In this photo you can see that some of the mortar has crumbled over the years and needs to be replaced, to the point that a few of the blocks are resting on the door frame. This is the only part of the whole building that had fallen into complete disrepair. Otherwise, this quaint little coop has held up well considering its age.
Even though these doors were no longer functionable, I liked the idea of dutch doors and replaced them with the same idea. As soon as I get a picture of the new doors I'll post it. It's currently monsooning outside .
Next came the building of the breeding pens. After much deliberating, I decided I was going to stick with two breeds; Iowa Blues and Blue Wheaten Ameraucanas. This meant I needed 4 pens; an Ameraucana pen, 2 Iowa Blue, and one brooder/grow out pen.

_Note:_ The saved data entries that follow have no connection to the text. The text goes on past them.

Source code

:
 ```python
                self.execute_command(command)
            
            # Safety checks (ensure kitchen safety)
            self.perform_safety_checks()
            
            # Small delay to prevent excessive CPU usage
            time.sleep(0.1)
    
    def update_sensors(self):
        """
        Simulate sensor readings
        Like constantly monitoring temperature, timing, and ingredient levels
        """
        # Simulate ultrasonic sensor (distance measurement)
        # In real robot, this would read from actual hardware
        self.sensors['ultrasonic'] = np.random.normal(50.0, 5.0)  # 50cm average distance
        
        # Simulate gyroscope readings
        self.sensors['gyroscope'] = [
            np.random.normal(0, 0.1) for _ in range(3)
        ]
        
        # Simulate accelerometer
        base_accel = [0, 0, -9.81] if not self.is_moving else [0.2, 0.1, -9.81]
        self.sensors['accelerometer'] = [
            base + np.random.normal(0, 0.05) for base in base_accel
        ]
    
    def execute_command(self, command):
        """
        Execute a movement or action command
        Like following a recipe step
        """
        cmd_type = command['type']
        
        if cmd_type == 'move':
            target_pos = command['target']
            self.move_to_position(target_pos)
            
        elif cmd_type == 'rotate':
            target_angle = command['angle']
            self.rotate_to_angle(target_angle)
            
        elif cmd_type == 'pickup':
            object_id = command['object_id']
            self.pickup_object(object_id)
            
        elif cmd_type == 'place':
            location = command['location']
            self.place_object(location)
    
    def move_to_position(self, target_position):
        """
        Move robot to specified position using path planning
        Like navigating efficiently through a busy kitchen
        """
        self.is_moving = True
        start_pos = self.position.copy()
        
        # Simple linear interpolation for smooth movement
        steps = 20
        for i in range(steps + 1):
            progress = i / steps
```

This is pretty much what it looks like today so far, save a fresh coat of white paint to the wood areas along with new dutch doors and screen doors. We've also installed electricity. It still does need a new roof, and that is this summer's project. It took us a while to come up with a name for our acreage, and after a few ideas we came up with Rosewood after all of the wild rose bushes in our grove. So, you may ask: what came first, the chicken or the coop? The chickens of course! They lived through the renovations right along with the rest of us. I think they enjoy their new place, what do you think?
Recent User Reviews
"What an awesome vintage coop building"
- 3/5, 3 out of 5, reviewed Jul 15, 2018
What a cool find! A brick chicken coop. I am so glad that your family put in the effort to clean it out and fix it up!
I don't know why, but I was surprised that the skylights were original to the building. I guess I think of them as being a newer thing.
It looks to me like you did an awesome job renovating the coop to your purposes.
My only concern would be that illness or diseases could spread unchecked through the coop since there are no walls separating the different coops (other than wire).
Thanks for sharing your coop with us. I would love to see an updated picture with the new dutch door in place.